The original intent of the post was to say that a woman, devoted to her husband, children and home is to be celebrated. But I think you have found, like secular feminists, that it’s difficult to have it both ways. I hear your subtle tearing down of the role. It seems impossible to extol both places. And to clarify, as I haven’t in a while, I’m not for making women who really feel they must work, feel like less. I’m for finding ways for them to be FREED to fulfill their role to their families without the double burden. But we lie to women to say that “every option under the sun is equally valid and will yield the same results.” We need to be saying that a family who has a full-time, devoted mom and wife generally fares better than if they don’t, without feeling ashamed or being thrown under the bus. That’s good for society. That’s why the Bible celebrated it.

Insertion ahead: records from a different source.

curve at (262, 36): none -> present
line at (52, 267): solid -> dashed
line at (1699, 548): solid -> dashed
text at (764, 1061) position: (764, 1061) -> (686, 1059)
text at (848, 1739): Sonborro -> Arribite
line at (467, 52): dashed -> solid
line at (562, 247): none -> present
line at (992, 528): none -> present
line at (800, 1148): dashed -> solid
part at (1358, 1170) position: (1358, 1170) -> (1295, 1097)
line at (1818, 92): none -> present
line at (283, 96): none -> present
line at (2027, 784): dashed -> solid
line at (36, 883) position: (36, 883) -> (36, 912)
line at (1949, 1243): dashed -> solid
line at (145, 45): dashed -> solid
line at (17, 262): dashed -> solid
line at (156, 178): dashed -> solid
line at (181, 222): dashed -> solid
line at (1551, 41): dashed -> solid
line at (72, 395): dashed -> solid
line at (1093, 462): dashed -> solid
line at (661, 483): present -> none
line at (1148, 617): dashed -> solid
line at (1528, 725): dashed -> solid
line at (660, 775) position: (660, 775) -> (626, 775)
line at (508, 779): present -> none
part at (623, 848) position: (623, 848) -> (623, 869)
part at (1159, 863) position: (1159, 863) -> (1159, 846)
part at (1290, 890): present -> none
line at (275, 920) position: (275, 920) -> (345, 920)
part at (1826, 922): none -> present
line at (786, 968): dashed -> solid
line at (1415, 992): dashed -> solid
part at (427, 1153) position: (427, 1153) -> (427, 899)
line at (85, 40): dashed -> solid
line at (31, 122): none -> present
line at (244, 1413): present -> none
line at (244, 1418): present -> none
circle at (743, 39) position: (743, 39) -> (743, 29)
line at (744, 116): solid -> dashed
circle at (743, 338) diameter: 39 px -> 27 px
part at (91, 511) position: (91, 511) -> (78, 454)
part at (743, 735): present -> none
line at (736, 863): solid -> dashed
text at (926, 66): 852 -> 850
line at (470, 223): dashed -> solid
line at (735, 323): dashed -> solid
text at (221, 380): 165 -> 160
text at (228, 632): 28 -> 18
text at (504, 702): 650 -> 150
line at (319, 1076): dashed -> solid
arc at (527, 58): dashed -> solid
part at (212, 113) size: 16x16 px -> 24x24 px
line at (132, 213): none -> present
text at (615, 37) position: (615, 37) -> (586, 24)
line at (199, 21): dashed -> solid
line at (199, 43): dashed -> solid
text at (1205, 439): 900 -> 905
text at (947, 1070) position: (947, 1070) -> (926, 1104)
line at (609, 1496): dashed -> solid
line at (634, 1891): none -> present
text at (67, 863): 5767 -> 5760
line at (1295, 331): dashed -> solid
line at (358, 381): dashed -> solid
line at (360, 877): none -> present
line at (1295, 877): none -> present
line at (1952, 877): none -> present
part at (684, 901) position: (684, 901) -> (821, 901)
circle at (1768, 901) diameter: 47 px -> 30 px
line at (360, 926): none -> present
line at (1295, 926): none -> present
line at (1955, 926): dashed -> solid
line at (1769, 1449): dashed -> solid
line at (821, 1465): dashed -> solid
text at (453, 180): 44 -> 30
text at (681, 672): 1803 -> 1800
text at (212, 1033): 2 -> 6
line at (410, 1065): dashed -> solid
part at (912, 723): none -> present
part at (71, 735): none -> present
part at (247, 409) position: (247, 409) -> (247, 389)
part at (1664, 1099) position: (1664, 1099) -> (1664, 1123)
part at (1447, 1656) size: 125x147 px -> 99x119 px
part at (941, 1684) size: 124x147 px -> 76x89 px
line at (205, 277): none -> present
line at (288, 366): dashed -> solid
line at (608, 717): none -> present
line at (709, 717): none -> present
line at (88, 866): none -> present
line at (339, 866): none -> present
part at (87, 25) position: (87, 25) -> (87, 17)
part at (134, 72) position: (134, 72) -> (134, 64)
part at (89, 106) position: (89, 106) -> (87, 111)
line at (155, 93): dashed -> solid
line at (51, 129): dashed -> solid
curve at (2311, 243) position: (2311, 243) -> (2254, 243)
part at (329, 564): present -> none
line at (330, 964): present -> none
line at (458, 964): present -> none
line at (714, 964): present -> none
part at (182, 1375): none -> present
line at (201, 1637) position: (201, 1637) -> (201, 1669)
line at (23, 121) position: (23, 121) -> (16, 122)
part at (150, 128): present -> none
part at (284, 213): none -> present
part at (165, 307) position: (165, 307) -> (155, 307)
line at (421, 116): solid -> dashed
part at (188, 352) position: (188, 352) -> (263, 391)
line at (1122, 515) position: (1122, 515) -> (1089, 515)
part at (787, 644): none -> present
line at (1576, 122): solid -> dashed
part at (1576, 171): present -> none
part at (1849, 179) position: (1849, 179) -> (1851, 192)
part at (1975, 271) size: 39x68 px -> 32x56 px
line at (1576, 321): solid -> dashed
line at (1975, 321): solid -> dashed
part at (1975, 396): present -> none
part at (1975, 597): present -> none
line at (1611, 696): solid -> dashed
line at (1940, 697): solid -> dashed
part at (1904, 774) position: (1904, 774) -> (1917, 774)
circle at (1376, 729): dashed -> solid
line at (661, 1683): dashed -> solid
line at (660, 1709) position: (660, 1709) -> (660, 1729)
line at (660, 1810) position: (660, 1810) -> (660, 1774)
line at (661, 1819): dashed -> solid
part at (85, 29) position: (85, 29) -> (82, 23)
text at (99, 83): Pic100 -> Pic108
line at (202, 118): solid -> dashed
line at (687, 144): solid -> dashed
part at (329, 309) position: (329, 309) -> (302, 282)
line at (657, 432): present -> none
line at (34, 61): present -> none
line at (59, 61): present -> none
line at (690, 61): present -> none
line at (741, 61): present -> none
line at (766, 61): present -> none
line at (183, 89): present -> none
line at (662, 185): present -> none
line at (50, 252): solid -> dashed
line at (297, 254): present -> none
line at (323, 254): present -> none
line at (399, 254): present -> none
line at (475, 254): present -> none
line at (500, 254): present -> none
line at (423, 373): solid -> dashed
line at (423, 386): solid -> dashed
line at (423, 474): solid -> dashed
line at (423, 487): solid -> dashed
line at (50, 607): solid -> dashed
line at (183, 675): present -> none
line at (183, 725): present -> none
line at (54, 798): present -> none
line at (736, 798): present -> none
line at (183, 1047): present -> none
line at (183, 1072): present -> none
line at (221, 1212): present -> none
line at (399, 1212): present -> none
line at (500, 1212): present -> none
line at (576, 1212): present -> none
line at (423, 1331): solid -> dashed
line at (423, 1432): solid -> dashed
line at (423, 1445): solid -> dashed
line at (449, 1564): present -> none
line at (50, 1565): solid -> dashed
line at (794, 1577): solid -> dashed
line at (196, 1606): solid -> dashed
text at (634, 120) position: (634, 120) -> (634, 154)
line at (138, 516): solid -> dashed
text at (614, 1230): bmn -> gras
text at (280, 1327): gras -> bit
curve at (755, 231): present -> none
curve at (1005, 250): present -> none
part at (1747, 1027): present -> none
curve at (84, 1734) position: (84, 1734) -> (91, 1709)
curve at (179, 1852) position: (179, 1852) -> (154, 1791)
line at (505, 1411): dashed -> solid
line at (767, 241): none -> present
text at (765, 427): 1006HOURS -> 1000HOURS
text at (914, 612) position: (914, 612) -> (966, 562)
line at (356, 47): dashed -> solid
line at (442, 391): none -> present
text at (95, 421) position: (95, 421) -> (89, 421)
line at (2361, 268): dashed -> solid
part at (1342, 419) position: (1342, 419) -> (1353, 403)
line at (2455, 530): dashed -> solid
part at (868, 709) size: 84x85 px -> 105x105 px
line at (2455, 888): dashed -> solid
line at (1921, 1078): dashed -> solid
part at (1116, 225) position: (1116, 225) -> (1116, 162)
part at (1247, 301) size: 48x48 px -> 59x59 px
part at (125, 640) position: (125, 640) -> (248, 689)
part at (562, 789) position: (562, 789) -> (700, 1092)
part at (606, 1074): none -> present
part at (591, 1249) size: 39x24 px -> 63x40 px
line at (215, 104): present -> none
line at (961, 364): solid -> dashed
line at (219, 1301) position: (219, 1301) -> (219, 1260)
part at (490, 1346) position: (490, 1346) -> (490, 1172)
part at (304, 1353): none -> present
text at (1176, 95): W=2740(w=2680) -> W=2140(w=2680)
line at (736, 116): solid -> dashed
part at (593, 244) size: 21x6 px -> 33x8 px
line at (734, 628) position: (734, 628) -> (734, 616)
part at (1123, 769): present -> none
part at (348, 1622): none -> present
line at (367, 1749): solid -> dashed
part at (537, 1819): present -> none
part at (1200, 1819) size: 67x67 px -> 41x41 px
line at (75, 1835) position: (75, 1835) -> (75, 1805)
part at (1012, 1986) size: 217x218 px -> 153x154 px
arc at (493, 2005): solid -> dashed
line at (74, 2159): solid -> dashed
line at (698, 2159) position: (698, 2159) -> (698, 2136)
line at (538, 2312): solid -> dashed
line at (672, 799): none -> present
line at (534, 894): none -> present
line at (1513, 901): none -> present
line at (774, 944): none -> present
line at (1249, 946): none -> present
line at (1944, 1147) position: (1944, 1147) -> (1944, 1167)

And for the record, I am for STRONG women. For women having a voice, both in the home, at church, in society. I do not hold the ideology of mealy-mouthed women who have nothing to do but laundry and have no voice but “yes sir.” Regardless of what I’ve been accused of. Felt like I needed to stick that out there. 😉

K October 2, 2014 - 6:10 pm

Your passion will remain an inspiration, but on many points, our paths diverge.

Kelly Crawford October 2, 2014 - 10:09 pm

Thank you. And I agree, we diverge.

6 arrows October 2, 2014 - 6:47 pm

Well-stated (and Biblical) arguments, Kelly.